К черту ее, она ничего не меняет. Даже если мне придется продать душу тому инкубу, что приходит ко мне по ночам в образе Матиса, я ничего не сделаю Канзоне против его воли и не причиню ему вреда.

Я обещал.

Вновь увидеть Матиса мне довелось только спустя два дня. Прогуливаясь как-то вечером, после наступления темноты на холмах, неподалеку от поместья Сарон, я встретил Джанго Виттерштайна, который вел под узцы рыжего коня, по-видимому, возвращаясь с пастбища обратно в табор.

Поздоровавшись рукопожатием, он сказал:

– Ааа, странник… Куда снова путь держишь? – в этот раз на нем не было его обычного пестрого жилета, и черная куртка с серыми штанами вместе с темной шляпой смотрелись непривычно безрадостно. Чего не скажешь о лице цыгана: хитровато-проницательный прищур и улыбка из-под усов были на месте.

– Самому бы знать, – отозвался я, – Просто иду, куда глаза глядят.

– Видать, ищут что-то, – сказал барон, запаляя табак в трубке и выдыхая душистый дым в ночной воздух, – Раз не знаешь, куда идти, пошли со мной…– и мы, беседуя на разные темы, не спеша направились к стоянке, что находилась примерно в десяти минутах ходьбы.

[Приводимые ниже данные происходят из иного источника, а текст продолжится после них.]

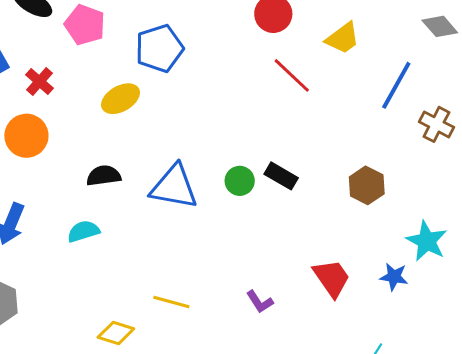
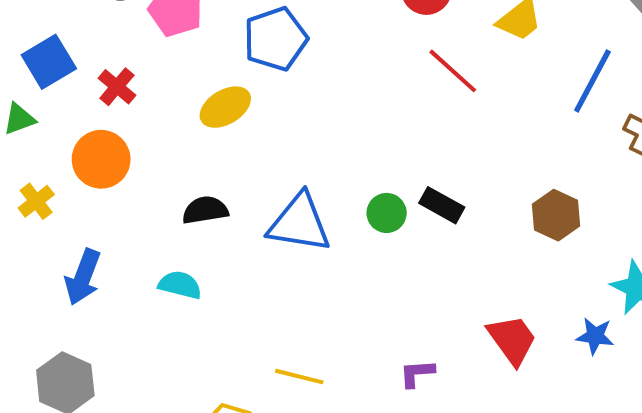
cyan semicircle: (83, 231) -> (180, 285), turned 32
purple L-shape: (260, 302) -> (417, 373), turned 120

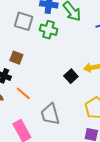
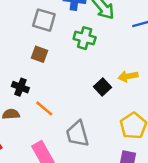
green cross: (49, 30) -> (85, 38), moved
brown square: (16, 58) -> (40, 54), moved

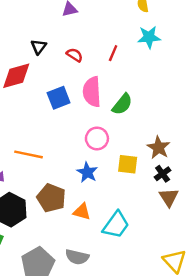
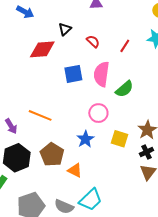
cyan trapezoid: (116, 225) -> (91, 200), moved

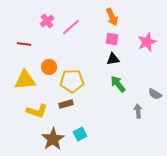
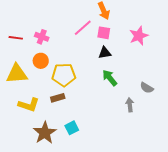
pink cross: (47, 21) -> (42, 37), moved, turned -32
pink line: (71, 27) -> (83, 28), moved

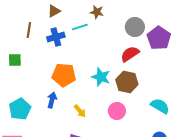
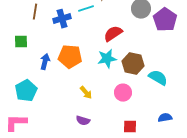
red semicircle: (130, 54) -> (113, 34), moved
cyan star: (101, 77) -> (107, 59), turned -30
blue arrow: (52, 100) -> (45, 62), moved
cyan semicircle: (160, 106) -> (158, 78), moved

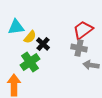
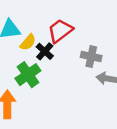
red trapezoid: (83, 30) -> (60, 31), moved

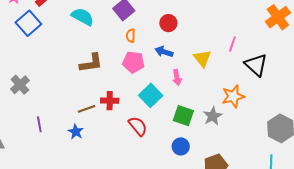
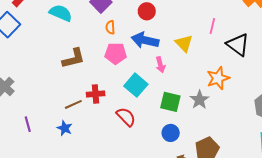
blue arrow: (164, 52) -> (145, 40), size x1.5

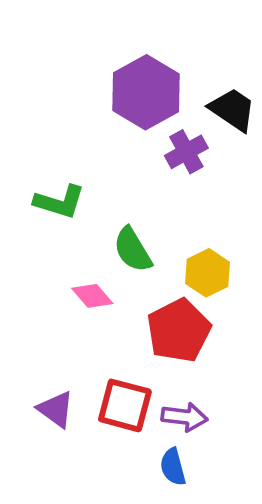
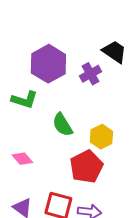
purple hexagon: (146, 92) -> (48, 64), moved
pink diamond: (92, 296) -> (22, 159), moved

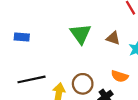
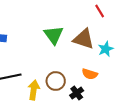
brown triangle: (113, 38) -> (84, 39), size x1.6

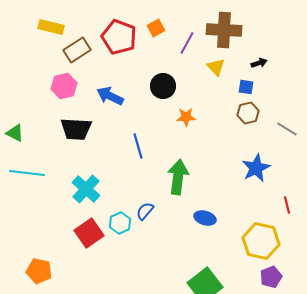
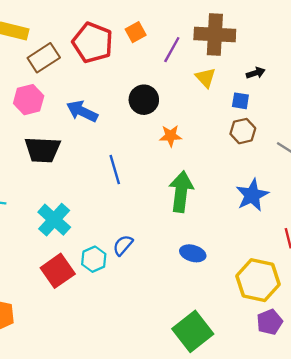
green arrow: (178, 177) -> (181, 192), moved

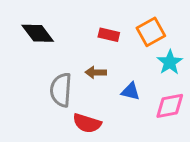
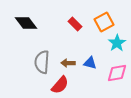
red rectangle: (109, 35) -> (75, 24), turned 32
brown arrow: (96, 72) -> (68, 63), moved
red semicircle: (87, 123) -> (60, 85), turned -66

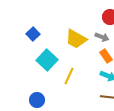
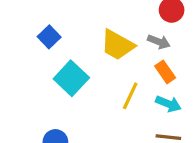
yellow line: (69, 76) -> (130, 96), moved

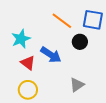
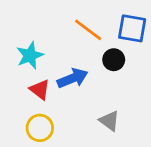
blue arrow: (51, 55) -> (72, 78), turned -55
gray triangle: (77, 85) -> (109, 121), turned -49

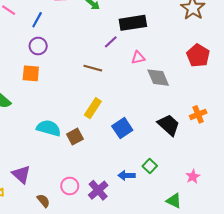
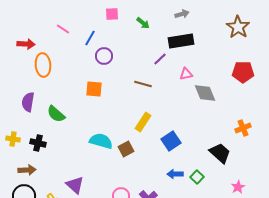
purple circle: (38, 46) -> (104, 56), moved
red pentagon: (198, 55) -> (243, 72), turned -30
orange square: (31, 73) -> (94, 89), moved
black trapezoid: (169, 125) -> (220, 153), moved
blue arrow: (127, 175) -> (175, 174), moved

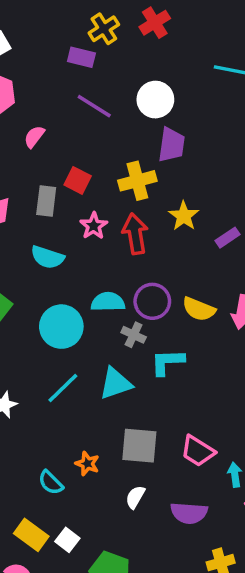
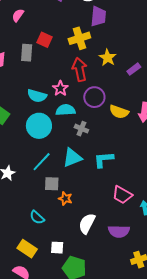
pink star: (94, 226) -> (60, 88), moved
cyan semicircle: (47, 257) -> (37, 96), moved
purple circle: (152, 301) -> (94, 97), moved
cyan L-shape: (167, 362) -> (104, 160), moved
gray square: (139, 446) -> (52, 184), moved, size x0.7
orange star: (87, 464) -> (65, 199), moved
white semicircle: (135, 497) -> (87, 223), size x1.5
white square: (67, 540) -> (57, 248), moved, turned -32

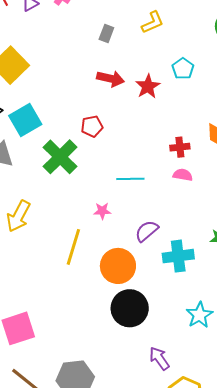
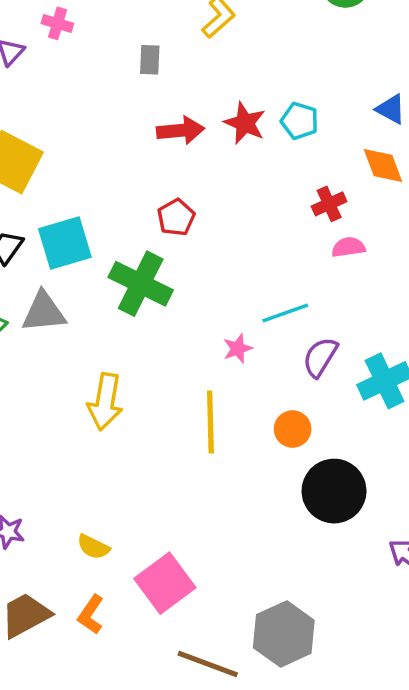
cyan pentagon: (183, 69) -> (300, 121), moved
cyan square: (25, 120) -> (65, 243), turned 32
cyan line: (130, 179) -> (285, 313), moved
orange circle: (118, 266) -> (293, 429), size x0.6

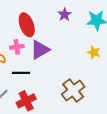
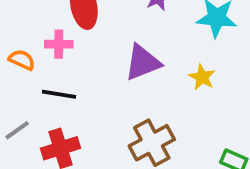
purple triangle: (40, 50) -> (143, 62), moved

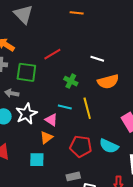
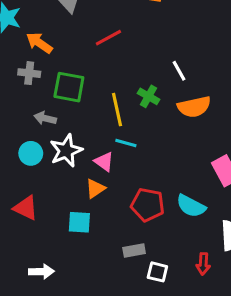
red line: (52, 54) -> (108, 38), moved
white line: (97, 59) -> (179, 71), turned 40
green cross: (71, 81) -> (149, 96), moved
yellow line: (87, 108) -> (117, 110), moved

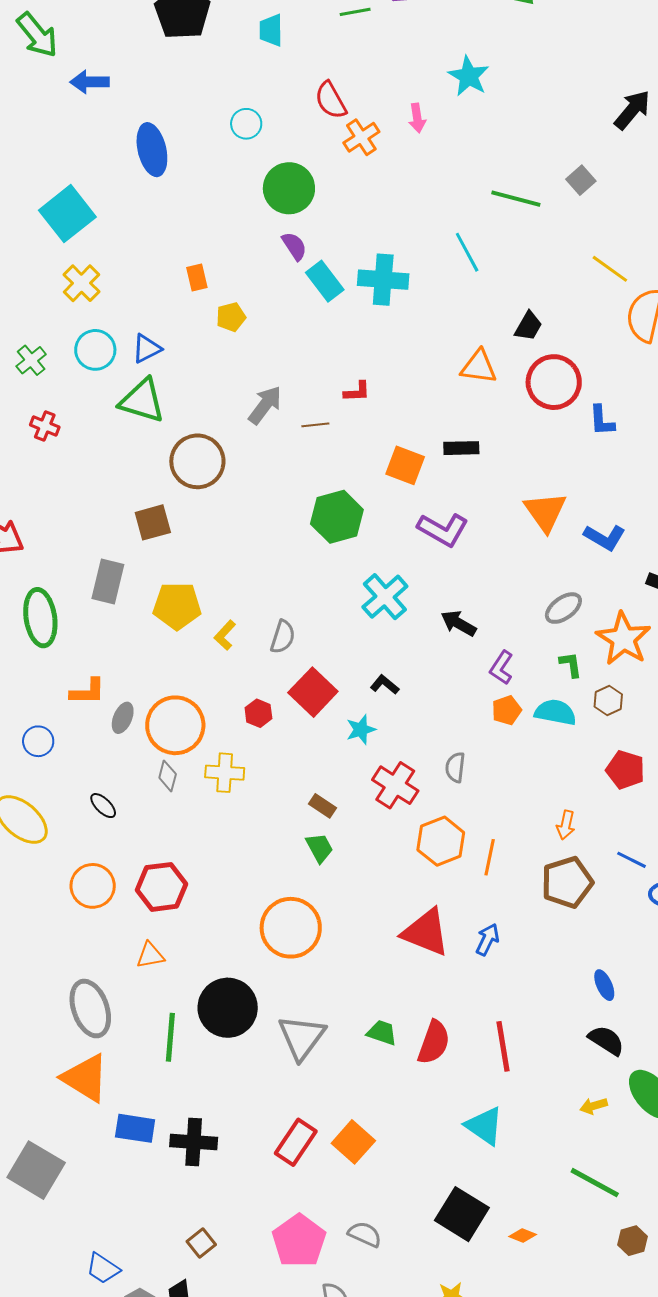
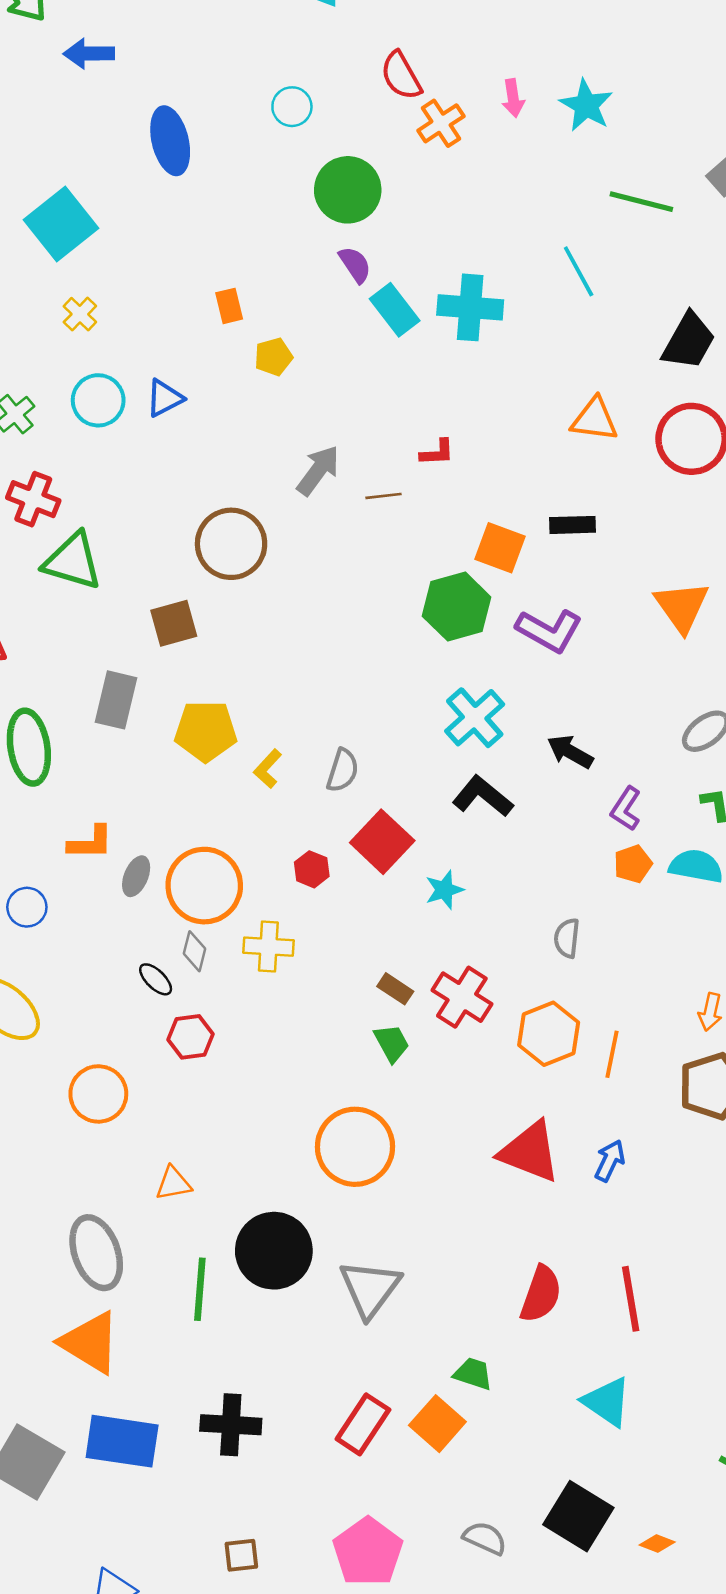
cyan star: (469, 76) -> (586, 105), moved
yellow cross: (82, 283) -> (80, 314), size x0.7
black trapezoid: (528, 326) -> (689, 341), moved, size x1.5
green triangle: (142, 401) -> (73, 561), moved
red cross: (45, 426) -> (33, 499), size x1.4
green hexagon: (337, 517) -> (457, 607), moved
black L-shape: (385, 685) -> (483, 796), moved, size x1.6
red cross: (395, 785) -> (462, 997), moved
black ellipse: (103, 806) -> (156, 979), moved
red hexagon: (162, 887) -> (190, 1037), moved, size x0.7
green trapezoid: (382, 1033) -> (473, 1374), moved
blue rectangle: (135, 1128) -> (122, 1441), moved, size x1.4
gray semicircle: (365, 1234) -> (485, 1538), moved
brown square: (201, 1243) -> (241, 1555), turned 32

Ночная жизнь табора была той же, какой я ее запомнил в последний свой визит сюда. Горело множество костров – большой общий и несколько отдельных. За общим народу было настолько много, что войдя на территорию, Джанго покачал головой и жестом кивнул на соседний костер, расположенный в метре от главного.

Единственное, что меня удивило в первые минуты, так это отсутствие музыкальной вакханалии – звучал всего один инструмент у главного костра и я поначалу никак не мог определить, какой. Он был струнный, но не похож на гитару или мандолину. И уж тем более не арфа. Это…

Ответ настиг меня даже не тогда, когда я смог за пламенем разглядеть инструмент, а стоило лишь узнать человека, играющего на нем. Матис.

Я наконец смог определить, что за мелодия звучала: лютневая сюита «Павана и Гальярда» Винченцо Галилея, XVI век. Это меня приятно удивило. Я слышал эту мелодию лишь однажды – когда изучал историю музыки и специально приглашенные музыканты проигрывали для примера различные произведения того времени.

Огонь костра то опадал, то вновь скрывал его от меня, но даже в таком положении я хорошо видел его и чувствовал легкое волнение.

Вылитый лютнист с картины Караваджо. Так чувственен в момент единения с музыкой, словно пропитан той эпохой. Просто прекрасен… Mon Dieu, убереги меня от совершения глупостей!

Последний раз проведя пальцами по струнам, он поднял глаза и уперся взглядом прямо в меня. Я сидел напротив него, только за соседним костром.

Тут же в его лице что-то неуловимо изменилось. Я не могу точно сказать, что это были за эмоции: тревога ли, страх, удивление или недовольство – не знаю. Но он тут же отложил лютню в сторону, и я понял, что причиной окончания концерта стал я. Он не хотел играть мне.

Это слегка озадачило. Я совершенно не расстроился, но чувствовал, что слегка задыхаюсь от невозможности понять его мотивы.

Собравшиеся вокруг него девушки-цыганки, похожие на пестрых экзотических птиц, умасливали его сыграть еще что-нибудь. Для них, как и для многих других людей в наш девятнадцатый век лютня была в новинку. Но Канзоне отрицательно покачал головой и сказал что-то вроде: «Хватит на сегодня». Одна из девушек подала ему курительную трубку с тонким прямым мундштуком и он, кивнув в знак благодарности, сунул ее в рот.

Я усмехнулся: он тут не просто свой, но и всеобщий любимец.

Джанго мне что-то говорил, и я старался поддерживать разговор, но наверняка вид у меня был рассеянный и слегка отсутствующий.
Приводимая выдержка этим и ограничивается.